N.H. AG: Church Could Have Faced Rap in Abuse Cases
By Robin Washington and Tom Mashberg
March 4, 2003
CONCORD, N.H. - The Roman Catholic Church in New Hampshire agreed to mandated reforms after conceding prosecutors "had evidence likely to sustain" convictions against it on multiple counts of child endangerment, the attorney general's office said yesterday in a scathing report detailing 30 years of abuse by priests.
Unlike the case in Massachusetts, New Hampshire's child endangerment and mandatory reporting statutes, as well as certain of its corporate criminal liability laws, made possible indictments against the church and its top-ranking prelates, the report found.
But officials chose not to indict after the diocese admitted its conduct led to the abuse of still more children and accepted a set of safeguards sought by the state.
"The diocese offers no excuses for its past actions," said Bishop John B. McCormack, who became head of the diocese in 1998. "We are sorry for our failures, but most of all we are sorry for the harm done to persons who were abused by priests."
The one-time personnel chief of the Archdiocese of Boston under Bernard Cardinal Law, McCormack is under fire from victims' advocates and others for his role in handling molester priests in the Bay State.
With the public release of some 9,000 pages of damning files on abuser priests, those activists also expressed disappointment with New Hampshire authorities for striking the Dec. 10 deal with the diocese.
"I do not understand why the attorney general, on the cusp of having the first diocese in America about to be found guilty of aiding and abettting the sexual molestation of children, decided not to prosecute," said Joseph Gallagher of the Coalition of Catholics and Survivors.
While the attorney general's report says state prosecutors "would have had little difficulty" linking "the handling of sexually abusive priests" to top diocesan officials, the report makes no mention of McCormack or any other ranking Manchester cleric.
Instead, it focuses on eight New Hampshire priests whose careers "fairly portray the diocese's response over time" when learning of child molesters in parishes.
It also includes 23 other Granite State clerics, five order priests and 19 Bay State clergymen, including hundreds of pages of the Revs.

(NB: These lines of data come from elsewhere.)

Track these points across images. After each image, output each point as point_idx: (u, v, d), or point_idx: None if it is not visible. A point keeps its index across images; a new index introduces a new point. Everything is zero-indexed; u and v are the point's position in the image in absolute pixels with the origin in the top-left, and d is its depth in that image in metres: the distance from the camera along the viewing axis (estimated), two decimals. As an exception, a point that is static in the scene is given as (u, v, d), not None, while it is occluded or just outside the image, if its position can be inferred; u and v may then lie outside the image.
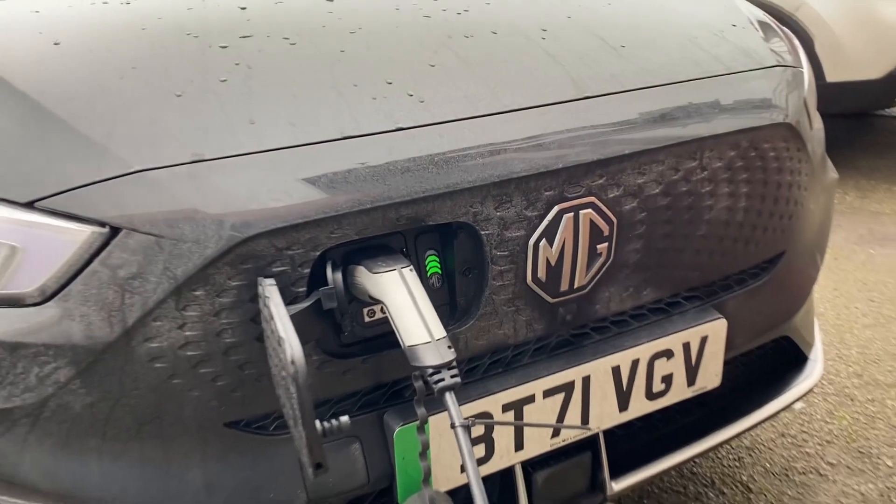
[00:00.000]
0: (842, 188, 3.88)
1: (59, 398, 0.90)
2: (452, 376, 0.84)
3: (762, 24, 1.52)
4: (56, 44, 1.07)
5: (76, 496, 0.94)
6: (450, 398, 0.84)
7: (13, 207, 0.88)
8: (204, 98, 0.97)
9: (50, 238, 0.88)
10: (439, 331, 0.87)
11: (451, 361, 0.85)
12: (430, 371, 0.84)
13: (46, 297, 0.88)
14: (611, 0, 1.36)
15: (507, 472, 1.15)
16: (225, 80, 1.00)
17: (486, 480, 1.12)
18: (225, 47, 1.07)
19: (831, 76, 3.65)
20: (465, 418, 0.84)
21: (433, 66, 1.08)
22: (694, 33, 1.33)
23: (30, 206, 0.88)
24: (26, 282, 0.89)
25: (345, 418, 0.80)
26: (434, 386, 0.84)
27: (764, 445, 1.94)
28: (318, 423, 0.76)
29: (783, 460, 1.88)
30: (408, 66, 1.07)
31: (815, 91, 1.54)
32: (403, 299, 0.88)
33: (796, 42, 1.61)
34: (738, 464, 1.88)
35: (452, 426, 0.83)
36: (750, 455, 1.91)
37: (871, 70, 3.60)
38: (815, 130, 1.44)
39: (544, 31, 1.21)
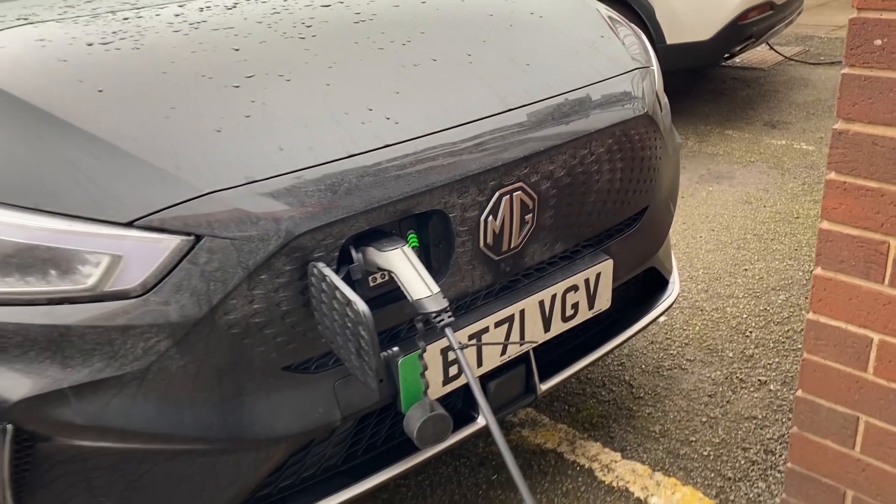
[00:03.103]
0: (684, 134, 4.54)
1: (160, 363, 1.23)
2: (449, 317, 1.25)
3: (615, 23, 1.97)
4: (100, 91, 1.35)
5: (174, 436, 1.27)
6: (449, 332, 1.24)
7: (116, 227, 1.19)
8: (238, 132, 1.30)
9: (147, 247, 1.19)
10: (435, 287, 1.26)
11: (447, 307, 1.25)
12: (434, 315, 1.24)
13: (147, 290, 1.20)
14: (511, 23, 1.77)
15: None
16: (249, 116, 1.33)
17: (456, 391, 1.54)
18: (237, 87, 1.39)
19: (670, 39, 4.25)
20: (460, 343, 1.25)
21: (398, 92, 1.45)
22: (575, 47, 1.76)
23: (129, 224, 1.19)
24: (130, 280, 1.20)
25: (395, 348, 1.19)
26: (438, 325, 1.24)
27: (639, 352, 2.48)
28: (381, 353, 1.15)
29: (654, 361, 2.43)
30: (379, 93, 1.44)
31: (662, 79, 2.02)
32: (408, 268, 1.27)
33: (644, 38, 2.08)
34: (621, 368, 2.41)
35: (452, 350, 1.23)
36: (629, 360, 2.45)
37: (702, 33, 4.23)
38: (664, 109, 1.92)
39: (470, 55, 1.60)
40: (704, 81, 5.56)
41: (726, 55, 4.49)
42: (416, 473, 1.98)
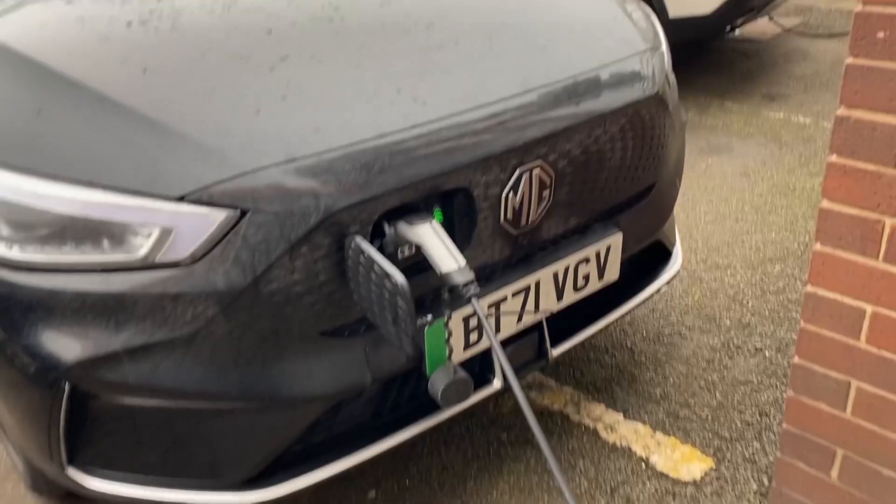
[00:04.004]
0: (684, 106, 4.61)
1: (207, 328, 1.32)
2: (475, 288, 1.34)
3: (626, 2, 2.03)
4: (144, 70, 1.42)
5: (219, 395, 1.37)
6: (476, 302, 1.33)
7: (167, 201, 1.27)
8: (276, 112, 1.37)
9: (196, 220, 1.28)
10: (462, 260, 1.36)
11: (473, 279, 1.34)
12: (461, 286, 1.33)
13: (196, 260, 1.29)
14: (527, 5, 1.83)
15: (487, 349, 1.68)
16: (286, 97, 1.41)
17: (475, 356, 1.64)
18: (273, 68, 1.46)
19: (673, 13, 4.30)
20: (486, 313, 1.35)
21: (424, 74, 1.52)
22: (589, 29, 1.83)
23: (180, 199, 1.27)
24: (180, 251, 1.29)
25: (429, 316, 1.29)
26: (465, 296, 1.33)
27: (640, 319, 2.59)
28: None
29: (655, 328, 2.54)
30: (406, 75, 1.51)
31: (671, 57, 2.09)
32: (436, 242, 1.36)
33: (654, 18, 2.15)
34: (623, 335, 2.52)
35: (478, 318, 1.33)
36: (630, 327, 2.56)
37: (704, 7, 4.28)
38: (672, 88, 1.99)
39: (490, 38, 1.67)
40: (704, 53, 5.61)
41: (728, 28, 4.54)
42: (432, 432, 2.09)
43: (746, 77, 5.05)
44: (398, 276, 1.22)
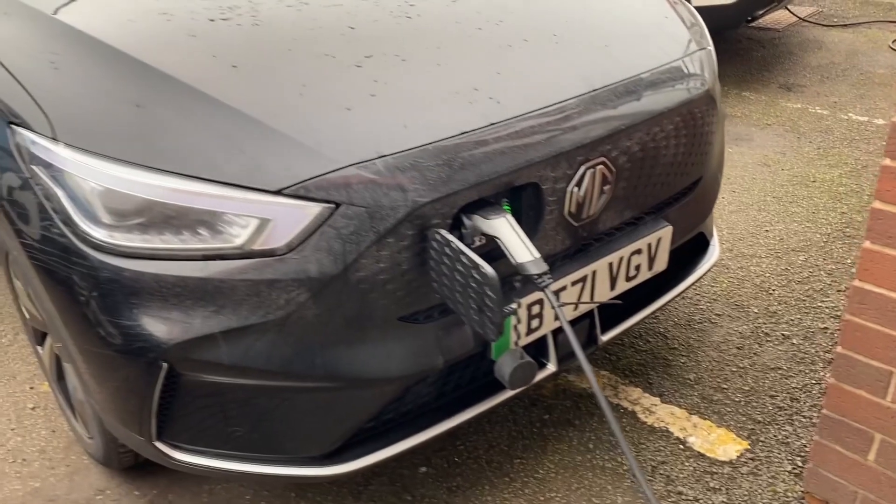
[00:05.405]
0: (703, 95, 4.66)
1: (298, 313, 1.41)
2: (549, 279, 1.43)
3: (673, 2, 2.10)
4: (234, 66, 1.49)
5: (305, 374, 1.46)
6: (549, 292, 1.42)
7: (267, 194, 1.35)
8: (365, 110, 1.45)
9: (293, 212, 1.36)
10: (536, 252, 1.44)
11: (547, 270, 1.43)
12: (535, 276, 1.42)
13: (292, 249, 1.37)
14: (584, 4, 1.90)
15: (542, 337, 1.77)
16: (374, 95, 1.48)
17: (530, 342, 1.74)
18: (360, 66, 1.53)
19: (696, 1, 4.35)
20: (560, 301, 1.44)
21: (499, 73, 1.60)
22: (643, 28, 1.90)
23: (278, 192, 1.35)
24: (277, 240, 1.37)
25: (513, 305, 1.38)
26: (539, 286, 1.42)
27: (671, 306, 2.69)
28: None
29: (685, 315, 2.63)
30: (482, 74, 1.58)
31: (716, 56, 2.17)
32: (511, 234, 1.45)
33: (699, 17, 2.22)
34: (655, 321, 2.62)
35: (553, 307, 1.42)
36: (662, 314, 2.65)
37: (727, -4, 4.34)
38: (717, 86, 2.07)
39: (555, 35, 1.75)
40: (719, 42, 5.66)
41: (749, 18, 4.60)
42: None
43: (763, 66, 5.11)
44: (488, 269, 1.31)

Richard Coughlin, Thomas Donnelly, Robert Gale, Ronald Paquin and Robert Towner, who are accused of bringing minors to New Hampshire to molest them.
Among those are transcripts of interviews of priests and alleged victims with law enforcement authorities, including a former altar boy who said Paquin took him to Maine, New Hampshire, Florida and Canada as late as the 1990s.
In another transcript, of an extensive conversation last year between former priest Leo Landry and AG officials, Landry states he stopped abusing before his marriage 30 years ago.
But the files contain a further allegation against him as recently as the 1990s, when he was a high school teacher.
"The investigation confirmed the initial suspicions that in multiple cases the diocese knew that a particular priest was sexually assaulting minors," the report says.
Among the eight cited priests are:
** The Rev. Paul Aube, 61, who was ordained in 1970 and placed on administrative leave in 1994.
The diocese said it first learned of allegations against Aube in 1981, but the state found Aube was detained by Nashua police in 1975 after being caught having sex with a minor. No charges were filed.
A psychological evaluation by the church called Aube a risk to children, yet he was sent to minister in Rochester for six years, where he admitted molesting multiple teen boys, the report states.
** The Rev. Gordon MacRae, 49, who was suspended in 1988. He has pleaded guilty to endangering the welfare of a child and to felonious sexual assault and is serving 33 years in a Granite State prison.
The church knew of his behavior in 1983 but allowed him to remain in ministry, the report states.